“Arctic Methane Bomb” Shows Quality Control At Nature And Mainstream Media Is Fatally Flawed
Earlier in the week news poured out from the media about a commentary appearing in Nature by Gail Whiteman, Chris Hope, and Peter Wadhams, who claim that methane released by “thawing permafrost beneath the East Siberian Sea, off northern Russia, alone comes with an average global price tag of $60 trillion in the absence of mitigating action — a figure comparable to the size of the world economy in 2012.” Absurd.
Nature devolves to a science-fantasy tabloid.
In school we were taught when solving a science problem to ask yourself if the answer you got really made sense. For example: How big would John’s bucket need to be if he wanted to fill the bath tub with it in 15 minutes? If the answer you get is something 5000 cubic meters, then you can be sure the answer is wrong. If a student is unable to recognize that, then he/she needs to go back a few grades.
This appears to be the case with the “answers” Whiteman, Hope, and Wadhams came up with. Worse, the mainstream media and Nature editors could not even recognize the absurd dimensions of their claims. This is the sad state that the media and communicators of science have devolved to. The journal Nature has degenerated to a tabloid level.
The claims made by Whiteman, Hope, and Wadhams are so far out in left field that even notoriously warmist scientists such as Gavin Schmidt are embarrassed about them, and have publicly dismissed them in no uncertain terms.
The New York Times’ Andrew Revkin titled his blog commentary: “Arctic Methane Credibility Bomb“.
Judith Curry here called the claims “impossible”.
German energy think-tank and warmist Oliver Geden tweeted: “We’ll see more of these hypes until #COP21“.
Geden reveals what this is really all about. It is not about sloppy quality control at Nature, but rather it’s about having thrown all quality standards overboard so that even highly imaginative fantasies about the future can find their way into the pages of Nature. It’s last desperate attempt by catastrophe obsessed ideologues to get attention over a dying narrative.

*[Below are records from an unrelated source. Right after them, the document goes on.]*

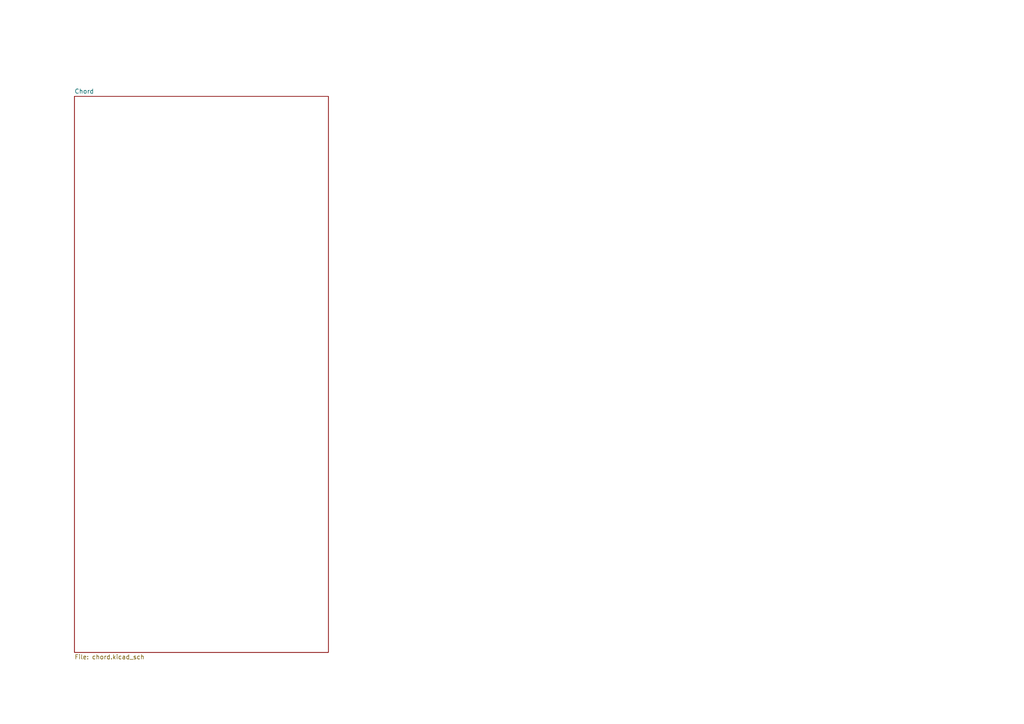
<source format=kicad_sch>
(kicad_sch (version 20230121) (generator eeschema)

  (uuid a7831811-3a78-4df6-a0a0-b2b5064448cc)

  (paper "A4")

  


  (sheet (at 21.59 27.94) (size 73.66 161.29) (fields_autoplaced)
    (stroke (width 0.1524) (type solid))
    (fill (color 0 0 0 0.0000))
    (uuid ba940d30-a973-4010-a650-2875abe3af9d)
    (property "Sheetname" "Chord" (at 21.59 27.2284 0)
      (effects (font (size 1.27 1.27)) (justify left bottom))
    )
    (property "Sheetfile" "chord.kicad_sch" (at 21.59 189.8146 0)
      (effects (font (size 1.27 1.27)) (justify left top))
    )
    (instances
      (project "autoharpie"
        (path "/f22a88c4-866b-40a0-9fc2-96344be0ec71/4d9f1d6c-21ab-45cf-b058-d32e1eb1198b/bbd25279-d174-451e-b2ab-8659e9a0bb56" (page "9"))
      )
    )
  )
)

</source>
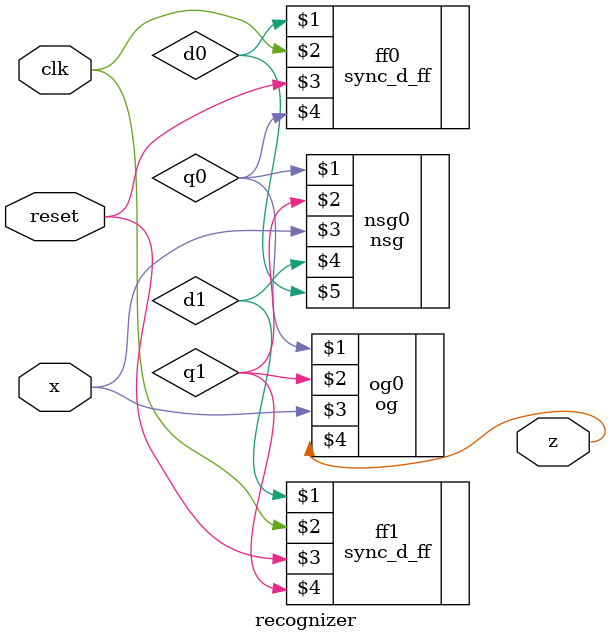
<source format=v>
`include "og.v"
`include "nsg.v"
`include "sync_d_ff.v"

module recognizer (x, clk, reset, z);
    input x, clk, reset;
    output z;

    sync_d_ff    ff0(d0, clk, reset, q0);
    sync_d_ff    ff1(d1, clk, reset, q1);
    og           og0(q0, q1, x, z);
    nsg         nsg0(q0, q1, x, d1, d0);
endmodule
</source>
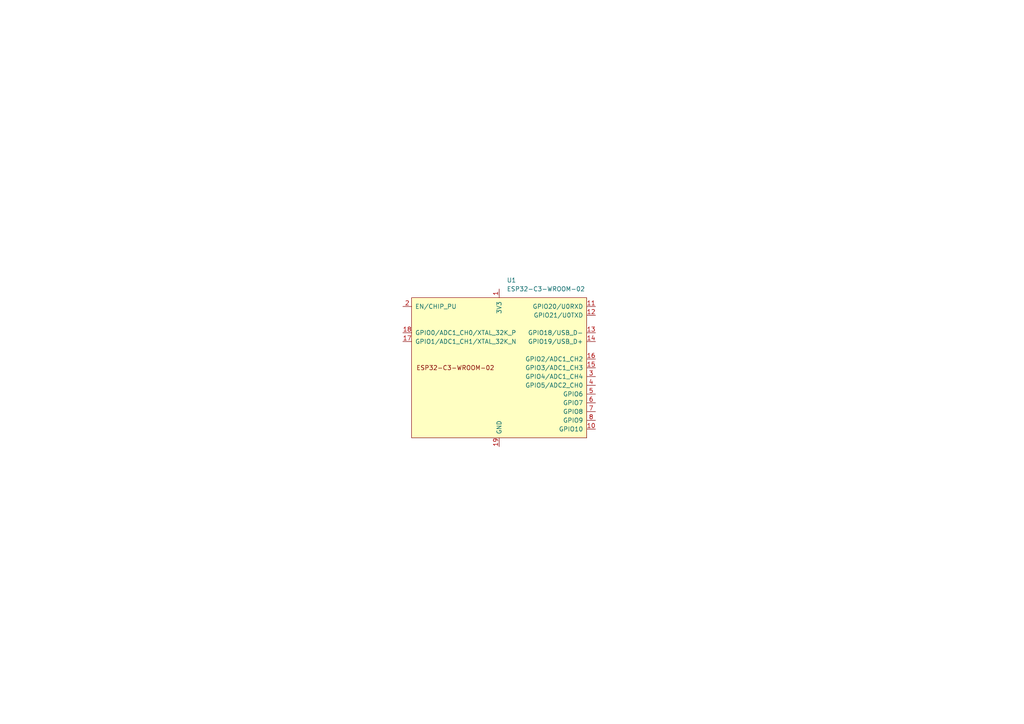
<source format=kicad_sch>
(kicad_sch
	(version 20231120)
	(generator "eeschema")
	(generator_version "8.0")
	(uuid "9ca131a9-74ad-4cab-a1af-285c70adb2bc")
	(paper "A4")
	
	(symbol
		(lib_id "PCM_Espressif:ESP32-C3-WROOM-02")
		(at 144.78 106.68 0)
		(unit 1)
		(exclude_from_sim no)
		(in_bom yes)
		(on_board yes)
		(dnp no)
		(fields_autoplaced yes)
		(uuid "f446427d-abf5-4463-9b85-e54e4056fcaf")
		(property "Reference" "U1"
			(at 146.9741 81.28 0)
			(effects
				(font
					(size 1.27 1.27)
				)
				(justify left)
			)
		)
		(property "Value" "ESP32-C3-WROOM-02"
			(at 146.9741 83.82 0)
			(effects
				(font
					(size 1.27 1.27)
				)
				(justify left)
			)
		)
		(property "Footprint" "PCM_Espressif:ESP32-C3-WROOM-02"
			(at 144.78 137.16 0)
			(effects
				(font
					(size 1.27 1.27)
				)
				(hide yes)
			)
		)
		(property "Datasheet" "https://www.espressif.com/sites/default/files/documentation/esp32-c3-wroom-02_datasheet_en.pdf"
			(at 142.24 139.7 0)
			(effects
				(font
					(size 1.27 1.27)
				)
				(hide yes)
			)
		)
		(property "Description" "ESP32-C3-WROOM-02 is a general-purpose Wi-Fi and Bluetooth LE module. This module features a rich set of peripherals and high performance, which makes it an ideal choice for smart home, industrial automation, health care, consumer electronics, etc."
			(at 144.78 106.68 0)
			(effects
				(font
					(size 1.27 1.27)
				)
				(hide yes)
			)
		)
		(pin "10"
			(uuid "595e4b09-8838-4029-9e19-ec6aa931d8df")
		)
		(pin "13"
			(uuid "843d3621-9800-4828-88c2-8162cdf28716")
		)
		(pin "15"
			(uuid "18fcdc59-e54c-41fc-b475-b5ec051c7946")
		)
		(pin "1"
			(uuid "b9e453c0-a832-431a-9548-ff2ed99c7b10")
		)
		(pin "11"
			(uuid "b1387737-811d-4f23-a549-7f1fece8e5ca")
		)
		(pin "12"
			(uuid "209f709b-4a19-4dbf-8144-f11638e08245")
		)
		(pin "14"
			(uuid "9ece8c5d-4ba3-459b-b642-f097d2242111")
		)
		(pin "17"
			(uuid "af77e800-bd29-4e83-9cec-8520d0f828b9")
		)
		(pin "16"
			(uuid "d85dae39-9407-40c6-8fa9-9a5a99fe6573")
		)
		(pin "18"
			(uuid "8411130b-19d6-4505-8efc-a9bfd213f101")
		)
		(pin "19"
			(uuid "ecab9c57-d272-48a4-9247-b9ba23297563")
		)
		(pin "2"
			(uuid "6973830e-86d9-4fb7-a5d5-6a78f07ffa93")
		)
		(pin "3"
			(uuid "3841bdc8-e457-4991-b327-a0edfb13f784")
		)
		(pin "4"
			(uuid "d617bc0d-41ff-4128-913b-cec32cb83230")
		)
		(pin "5"
			(uuid "00dff914-78bb-4cd1-811e-e430cd80731a")
		)
		(pin "6"
			(uuid "72873886-7560-4f31-b308-fa6528d77263")
		)
		(pin "7"
			(uuid "422dcc47-82dd-4873-9f07-c09de2b6a46f")
		)
		(pin "8"
			(uuid "98d381e0-a36d-4bb5-afee-fd18f15b45b5")
		)
		(pin "9"
			(uuid "cde0dcde-8fc7-4861-aefb-0d68449452ec")
		)
		(instances
			(project ""
				(path "/d4a3b0fc-2821-415b-ab7a-919b4d2a2ab9/2c3b2c28-714a-4ae6-8f41-30f8e012e5c3"
					(reference "U1")
					(unit 1)
				)
			)
		)
	)
)

</source>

For some media, what appears in a once prestigious journal must still be good enough to pass on as news for the public without any scrutiny, just as Christoph Seidler of Spiegel demomnstrates. The flagship German news magazione gladly disseminated the outlandish apocalyptic claims as hard scientific news, even calling the result “a dizzying figure: it corresponds to the total annual world economic output.”